───── Task input

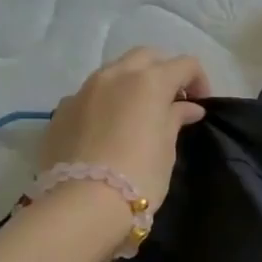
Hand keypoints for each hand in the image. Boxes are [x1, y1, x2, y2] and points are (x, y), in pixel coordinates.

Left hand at [37, 48, 210, 214]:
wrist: (83, 204)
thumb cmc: (139, 175)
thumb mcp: (167, 148)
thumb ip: (175, 118)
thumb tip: (188, 108)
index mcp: (148, 81)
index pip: (184, 64)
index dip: (198, 81)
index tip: (199, 106)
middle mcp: (115, 75)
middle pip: (147, 56)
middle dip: (163, 71)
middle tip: (171, 101)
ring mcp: (84, 90)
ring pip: (115, 71)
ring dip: (132, 83)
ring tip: (138, 114)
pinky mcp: (62, 110)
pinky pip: (91, 94)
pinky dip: (106, 102)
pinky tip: (108, 129)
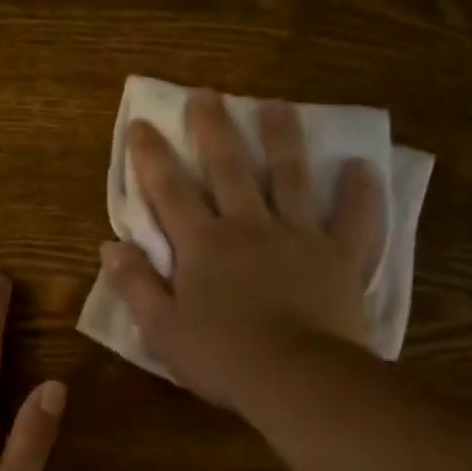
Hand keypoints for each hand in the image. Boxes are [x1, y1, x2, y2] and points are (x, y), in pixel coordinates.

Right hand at [102, 91, 383, 407]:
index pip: (170, 191)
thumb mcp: (162, 330)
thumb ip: (136, 286)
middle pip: (229, 167)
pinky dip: (358, 192)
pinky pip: (354, 219)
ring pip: (291, 176)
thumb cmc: (221, 357)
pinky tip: (361, 165)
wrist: (294, 377)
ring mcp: (299, 236)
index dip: (152, 156)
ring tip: (275, 105)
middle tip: (207, 93)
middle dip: (213, 128)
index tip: (141, 122)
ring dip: (281, 138)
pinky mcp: (340, 257)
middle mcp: (249, 226)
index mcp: (203, 245)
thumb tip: (110, 247)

──────────

_Goal of the exercise_. Only the lines from the one containing "ring mcp: (299, 236)" through the last line of the entries above should be copied, exactly as written.

_Answer area_.
ring mcp: (299, 236)
index dip: (152, 156)
ring tip: (275, 105)
middle tip: (207, 93)
middle dip: (213, 128)
index tip: (141, 122)
ring dip: (281, 138)
pinky mcp: (340, 257)
middle mcp: (249, 226)
index mcp: (203, 245)
thumb tip: (110, 247)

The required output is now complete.